Exercise requirements:
Reproduce exactly the lines below, from the first through the one containing "### POINT_VEC3:GetRandomVec3InRadius(OuterRadius, InnerRadius)", and nothing more.

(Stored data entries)
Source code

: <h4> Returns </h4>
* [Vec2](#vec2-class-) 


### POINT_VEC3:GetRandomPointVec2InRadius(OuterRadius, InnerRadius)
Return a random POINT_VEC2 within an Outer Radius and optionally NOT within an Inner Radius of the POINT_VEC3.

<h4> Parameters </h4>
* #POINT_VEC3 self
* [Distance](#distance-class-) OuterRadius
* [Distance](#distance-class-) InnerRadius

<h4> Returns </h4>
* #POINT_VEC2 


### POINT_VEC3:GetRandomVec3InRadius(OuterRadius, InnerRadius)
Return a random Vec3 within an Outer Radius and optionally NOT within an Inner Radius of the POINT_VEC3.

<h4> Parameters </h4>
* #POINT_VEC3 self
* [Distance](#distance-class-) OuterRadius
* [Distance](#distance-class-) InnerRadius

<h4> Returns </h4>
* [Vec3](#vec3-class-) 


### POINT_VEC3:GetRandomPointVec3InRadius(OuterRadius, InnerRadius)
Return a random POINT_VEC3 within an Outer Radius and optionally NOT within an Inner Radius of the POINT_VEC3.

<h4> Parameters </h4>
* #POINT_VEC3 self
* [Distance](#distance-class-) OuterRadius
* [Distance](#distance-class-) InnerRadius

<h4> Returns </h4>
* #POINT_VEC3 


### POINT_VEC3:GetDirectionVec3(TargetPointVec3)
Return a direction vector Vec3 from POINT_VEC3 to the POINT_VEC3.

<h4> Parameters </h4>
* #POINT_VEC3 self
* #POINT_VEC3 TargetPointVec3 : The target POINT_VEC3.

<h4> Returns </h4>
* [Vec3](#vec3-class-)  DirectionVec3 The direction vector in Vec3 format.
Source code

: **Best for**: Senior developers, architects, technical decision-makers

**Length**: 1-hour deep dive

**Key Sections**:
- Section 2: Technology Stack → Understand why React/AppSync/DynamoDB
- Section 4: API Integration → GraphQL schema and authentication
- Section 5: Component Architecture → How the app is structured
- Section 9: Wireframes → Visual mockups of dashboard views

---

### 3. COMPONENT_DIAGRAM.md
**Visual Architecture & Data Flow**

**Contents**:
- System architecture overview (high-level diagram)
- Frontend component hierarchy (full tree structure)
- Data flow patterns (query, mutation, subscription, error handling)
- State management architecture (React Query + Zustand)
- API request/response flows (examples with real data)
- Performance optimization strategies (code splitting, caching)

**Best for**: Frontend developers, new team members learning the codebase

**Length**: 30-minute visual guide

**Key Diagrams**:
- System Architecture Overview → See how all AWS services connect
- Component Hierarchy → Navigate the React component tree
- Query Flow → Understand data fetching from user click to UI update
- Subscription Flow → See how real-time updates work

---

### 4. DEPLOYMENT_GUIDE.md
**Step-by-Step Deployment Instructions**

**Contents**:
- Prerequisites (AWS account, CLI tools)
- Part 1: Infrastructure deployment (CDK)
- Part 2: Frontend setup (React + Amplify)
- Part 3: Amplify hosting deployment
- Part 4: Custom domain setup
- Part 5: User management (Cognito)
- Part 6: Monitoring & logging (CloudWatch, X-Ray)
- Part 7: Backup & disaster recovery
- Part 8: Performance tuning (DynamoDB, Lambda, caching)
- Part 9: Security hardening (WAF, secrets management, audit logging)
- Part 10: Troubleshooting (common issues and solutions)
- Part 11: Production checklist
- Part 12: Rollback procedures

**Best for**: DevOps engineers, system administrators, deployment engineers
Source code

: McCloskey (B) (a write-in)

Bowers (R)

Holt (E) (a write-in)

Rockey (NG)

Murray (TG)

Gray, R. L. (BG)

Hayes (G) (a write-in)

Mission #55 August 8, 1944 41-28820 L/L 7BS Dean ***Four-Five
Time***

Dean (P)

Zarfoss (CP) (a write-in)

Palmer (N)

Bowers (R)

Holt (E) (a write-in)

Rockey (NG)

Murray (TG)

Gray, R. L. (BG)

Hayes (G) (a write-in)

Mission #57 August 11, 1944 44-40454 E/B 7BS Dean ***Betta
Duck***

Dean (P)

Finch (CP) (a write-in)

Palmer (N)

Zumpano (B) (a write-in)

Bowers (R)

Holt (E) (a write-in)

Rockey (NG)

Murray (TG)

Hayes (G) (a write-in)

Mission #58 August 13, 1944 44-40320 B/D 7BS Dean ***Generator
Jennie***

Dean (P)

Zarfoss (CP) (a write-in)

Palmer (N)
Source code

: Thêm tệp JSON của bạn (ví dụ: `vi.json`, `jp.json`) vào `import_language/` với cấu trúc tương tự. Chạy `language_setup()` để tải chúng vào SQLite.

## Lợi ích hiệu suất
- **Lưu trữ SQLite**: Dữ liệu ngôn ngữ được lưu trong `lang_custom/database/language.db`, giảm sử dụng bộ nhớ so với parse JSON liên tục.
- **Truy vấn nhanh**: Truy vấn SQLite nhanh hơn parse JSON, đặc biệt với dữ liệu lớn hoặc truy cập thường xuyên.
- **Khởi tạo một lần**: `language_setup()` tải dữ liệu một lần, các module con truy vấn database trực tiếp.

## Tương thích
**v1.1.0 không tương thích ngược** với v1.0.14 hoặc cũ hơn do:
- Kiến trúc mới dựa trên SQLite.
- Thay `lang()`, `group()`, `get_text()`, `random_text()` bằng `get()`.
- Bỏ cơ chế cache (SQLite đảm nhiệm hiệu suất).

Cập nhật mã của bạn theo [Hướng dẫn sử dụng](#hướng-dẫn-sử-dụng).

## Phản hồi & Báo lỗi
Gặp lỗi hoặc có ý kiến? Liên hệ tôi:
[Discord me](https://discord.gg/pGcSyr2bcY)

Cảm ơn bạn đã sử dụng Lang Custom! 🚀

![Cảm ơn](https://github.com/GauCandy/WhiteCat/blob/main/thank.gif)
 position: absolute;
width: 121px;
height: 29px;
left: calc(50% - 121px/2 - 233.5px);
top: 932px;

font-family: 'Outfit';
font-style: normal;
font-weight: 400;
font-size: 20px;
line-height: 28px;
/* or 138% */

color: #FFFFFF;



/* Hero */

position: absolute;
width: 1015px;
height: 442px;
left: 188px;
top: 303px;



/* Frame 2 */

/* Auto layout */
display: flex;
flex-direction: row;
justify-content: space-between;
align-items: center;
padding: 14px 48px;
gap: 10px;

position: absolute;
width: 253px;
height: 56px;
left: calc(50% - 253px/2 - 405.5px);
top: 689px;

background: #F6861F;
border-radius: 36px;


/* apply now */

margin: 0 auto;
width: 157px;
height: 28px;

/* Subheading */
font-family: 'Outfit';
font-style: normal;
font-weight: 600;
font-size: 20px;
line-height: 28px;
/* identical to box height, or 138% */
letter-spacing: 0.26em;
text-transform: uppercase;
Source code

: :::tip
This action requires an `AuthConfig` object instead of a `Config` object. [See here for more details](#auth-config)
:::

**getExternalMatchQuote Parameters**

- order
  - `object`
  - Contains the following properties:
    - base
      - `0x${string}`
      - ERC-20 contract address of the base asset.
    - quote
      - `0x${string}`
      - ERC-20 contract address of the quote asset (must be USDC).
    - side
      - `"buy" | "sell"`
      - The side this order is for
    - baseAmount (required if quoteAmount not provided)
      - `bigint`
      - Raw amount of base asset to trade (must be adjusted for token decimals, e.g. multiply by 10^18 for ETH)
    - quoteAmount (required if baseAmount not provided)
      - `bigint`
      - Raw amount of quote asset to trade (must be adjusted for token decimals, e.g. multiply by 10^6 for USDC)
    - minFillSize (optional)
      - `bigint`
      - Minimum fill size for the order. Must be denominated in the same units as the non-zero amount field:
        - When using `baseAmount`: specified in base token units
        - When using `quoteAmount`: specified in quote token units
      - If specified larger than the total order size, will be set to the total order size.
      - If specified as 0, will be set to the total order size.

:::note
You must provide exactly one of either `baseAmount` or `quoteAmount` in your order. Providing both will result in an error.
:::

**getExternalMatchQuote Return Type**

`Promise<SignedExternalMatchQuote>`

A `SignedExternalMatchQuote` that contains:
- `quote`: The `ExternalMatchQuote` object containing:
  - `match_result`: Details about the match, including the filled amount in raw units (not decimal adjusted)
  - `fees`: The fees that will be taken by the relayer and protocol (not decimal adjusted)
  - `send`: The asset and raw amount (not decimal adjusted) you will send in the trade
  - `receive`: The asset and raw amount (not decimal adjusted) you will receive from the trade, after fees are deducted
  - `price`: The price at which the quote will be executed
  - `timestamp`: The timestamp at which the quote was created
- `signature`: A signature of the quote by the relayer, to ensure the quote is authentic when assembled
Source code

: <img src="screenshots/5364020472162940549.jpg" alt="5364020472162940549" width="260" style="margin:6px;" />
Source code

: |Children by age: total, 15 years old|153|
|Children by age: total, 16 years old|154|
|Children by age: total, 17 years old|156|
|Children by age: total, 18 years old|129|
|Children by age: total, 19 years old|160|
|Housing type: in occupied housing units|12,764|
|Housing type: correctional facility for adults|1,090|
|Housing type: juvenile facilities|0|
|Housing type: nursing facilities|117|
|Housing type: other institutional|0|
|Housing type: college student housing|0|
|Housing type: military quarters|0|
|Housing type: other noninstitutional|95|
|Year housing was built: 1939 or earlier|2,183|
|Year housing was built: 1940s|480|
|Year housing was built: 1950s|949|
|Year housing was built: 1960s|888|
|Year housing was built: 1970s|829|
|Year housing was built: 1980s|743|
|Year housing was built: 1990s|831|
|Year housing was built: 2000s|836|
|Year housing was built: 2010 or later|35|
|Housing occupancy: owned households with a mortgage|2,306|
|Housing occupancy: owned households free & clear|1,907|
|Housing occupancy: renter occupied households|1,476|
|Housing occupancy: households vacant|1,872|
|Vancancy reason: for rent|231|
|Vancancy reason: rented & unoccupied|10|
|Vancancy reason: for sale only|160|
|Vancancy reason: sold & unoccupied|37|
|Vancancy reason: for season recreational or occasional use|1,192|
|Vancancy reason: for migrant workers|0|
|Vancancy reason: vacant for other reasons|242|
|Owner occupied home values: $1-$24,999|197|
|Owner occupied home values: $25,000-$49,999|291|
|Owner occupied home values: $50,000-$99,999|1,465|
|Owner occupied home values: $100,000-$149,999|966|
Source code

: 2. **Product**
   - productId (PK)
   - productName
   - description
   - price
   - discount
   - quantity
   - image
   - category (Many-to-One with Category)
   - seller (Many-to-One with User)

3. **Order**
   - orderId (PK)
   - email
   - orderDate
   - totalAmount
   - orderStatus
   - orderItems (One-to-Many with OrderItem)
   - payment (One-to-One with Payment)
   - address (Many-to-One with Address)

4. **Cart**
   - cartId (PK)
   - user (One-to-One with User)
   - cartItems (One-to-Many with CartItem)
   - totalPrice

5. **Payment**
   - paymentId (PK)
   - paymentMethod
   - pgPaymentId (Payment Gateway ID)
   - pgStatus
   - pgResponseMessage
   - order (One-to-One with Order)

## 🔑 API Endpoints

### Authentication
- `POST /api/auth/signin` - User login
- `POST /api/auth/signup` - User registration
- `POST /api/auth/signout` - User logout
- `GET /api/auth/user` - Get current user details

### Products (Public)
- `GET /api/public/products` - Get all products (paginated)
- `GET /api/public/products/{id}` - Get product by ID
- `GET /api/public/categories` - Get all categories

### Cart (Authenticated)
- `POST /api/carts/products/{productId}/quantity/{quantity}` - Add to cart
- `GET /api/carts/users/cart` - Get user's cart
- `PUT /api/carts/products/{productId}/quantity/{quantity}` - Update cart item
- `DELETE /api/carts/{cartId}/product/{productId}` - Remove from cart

Response for this exercise:
Source code

: <h4> Returns </h4>
* [Vec2](#vec2-class-) 


### POINT_VEC3:GetRandomPointVec2InRadius(OuterRadius, InnerRadius)
Return a random POINT_VEC2 within an Outer Radius and optionally NOT within an Inner Radius of the POINT_VEC3.

<h4> Parameters </h4>
* #POINT_VEC3 self
* [Distance](#distance-class-) OuterRadius
* [Distance](#distance-class-) InnerRadius

<h4> Returns </h4>
* #POINT_VEC2 


### POINT_VEC3:GetRandomVec3InRadius(OuterRadius, InnerRadius)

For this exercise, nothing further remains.